<<<<

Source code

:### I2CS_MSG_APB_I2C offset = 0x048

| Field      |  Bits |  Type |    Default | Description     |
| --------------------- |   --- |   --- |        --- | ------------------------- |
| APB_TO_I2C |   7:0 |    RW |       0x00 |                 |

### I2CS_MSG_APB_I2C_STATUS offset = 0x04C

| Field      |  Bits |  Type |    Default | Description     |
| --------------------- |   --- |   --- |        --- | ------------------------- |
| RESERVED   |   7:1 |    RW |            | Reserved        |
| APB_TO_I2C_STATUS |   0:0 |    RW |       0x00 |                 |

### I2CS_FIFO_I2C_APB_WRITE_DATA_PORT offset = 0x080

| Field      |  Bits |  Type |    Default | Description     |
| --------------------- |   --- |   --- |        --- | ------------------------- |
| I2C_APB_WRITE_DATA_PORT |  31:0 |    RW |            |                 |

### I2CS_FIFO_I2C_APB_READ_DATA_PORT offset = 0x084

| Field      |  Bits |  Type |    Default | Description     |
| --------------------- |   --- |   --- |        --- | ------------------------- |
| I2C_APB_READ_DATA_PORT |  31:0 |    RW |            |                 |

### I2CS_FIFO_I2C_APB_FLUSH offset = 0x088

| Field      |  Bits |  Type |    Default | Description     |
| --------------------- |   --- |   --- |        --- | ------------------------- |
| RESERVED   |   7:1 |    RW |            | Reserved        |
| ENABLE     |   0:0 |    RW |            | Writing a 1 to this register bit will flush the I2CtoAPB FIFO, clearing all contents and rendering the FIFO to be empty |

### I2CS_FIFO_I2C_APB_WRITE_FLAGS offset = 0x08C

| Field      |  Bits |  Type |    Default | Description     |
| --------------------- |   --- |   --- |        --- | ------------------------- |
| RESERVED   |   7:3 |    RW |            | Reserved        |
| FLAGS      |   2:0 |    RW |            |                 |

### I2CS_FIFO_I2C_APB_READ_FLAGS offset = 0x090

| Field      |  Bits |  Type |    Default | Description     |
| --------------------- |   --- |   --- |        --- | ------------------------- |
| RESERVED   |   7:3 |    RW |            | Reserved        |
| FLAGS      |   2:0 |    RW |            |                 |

>>>>

WHAT TO PRODUCE
Print out all of the data above word for word.

TASK OUTPUT
Source code

:### I2CS_MSG_APB_I2C offset = 0x048

| Field      |  Bits |  Type |    Default | Description     |
| --------------------- |   --- |   --- |        --- | ------------------------- |
| APB_TO_I2C |   7:0 |    RW |       0x00 |                 |

### I2CS_MSG_APB_I2C_STATUS offset = 0x04C

| Field      |  Bits |  Type |    Default | Description     |
| --------------------- |   --- |   --- |        --- | ------------------------- |
| RESERVED   |   7:1 |    RW |            | Reserved        |
| APB_TO_I2C_STATUS |   0:0 |    RW |       0x00 |                 |

### I2CS_FIFO_I2C_APB_WRITE_DATA_PORT offset = 0x080

| Field      |  Bits |  Type |    Default | Description     |
| --------------------- |   --- |   --- |        --- | ------------------------- |
| I2C_APB_WRITE_DATA_PORT |  31:0 |    RW |            |                 |

### I2CS_FIFO_I2C_APB_READ_DATA_PORT offset = 0x084

| Field      |  Bits |  Type |    Default | Description     |
| --------------------- |   --- |   --- |        --- | ------------------------- |
| I2C_APB_READ_DATA_PORT |  31:0 |    RW |            |                 |

### I2CS_FIFO_I2C_APB_FLUSH offset = 0x088

| Field      |  Bits |  Type |    Default | Description     |
| --------------------- |   --- |   --- |        --- | ------------------------- |
| RESERVED   |   7:1 |    RW |            | Reserved        |
| ENABLE     |   0:0 |    RW |            | Writing a 1 to this register bit will flush the I2CtoAPB FIFO, clearing all contents and rendering the FIFO to be empty |

### I2CS_FIFO_I2C_APB_WRITE_FLAGS offset = 0x08C

| Field      |  Bits |  Type |    Default | Description     |
| --------------------- |   --- |   --- |        --- | ------------------------- |
| RESERVED   |   7:3 |    RW |            | Reserved        |
| FLAGS      |   2:0 |    RW |            |                 |

### I2CS_FIFO_I2C_APB_READ_FLAGS offset = 0x090

| Field      |  Bits |  Type |    Default | Description     |
| --------------------- |   --- |   --- |        --- | ------------------------- |
| RESERVED   |   7:3 |    RW |            | Reserved        |
| FLAGS      |   2:0 |    RW |            |                 |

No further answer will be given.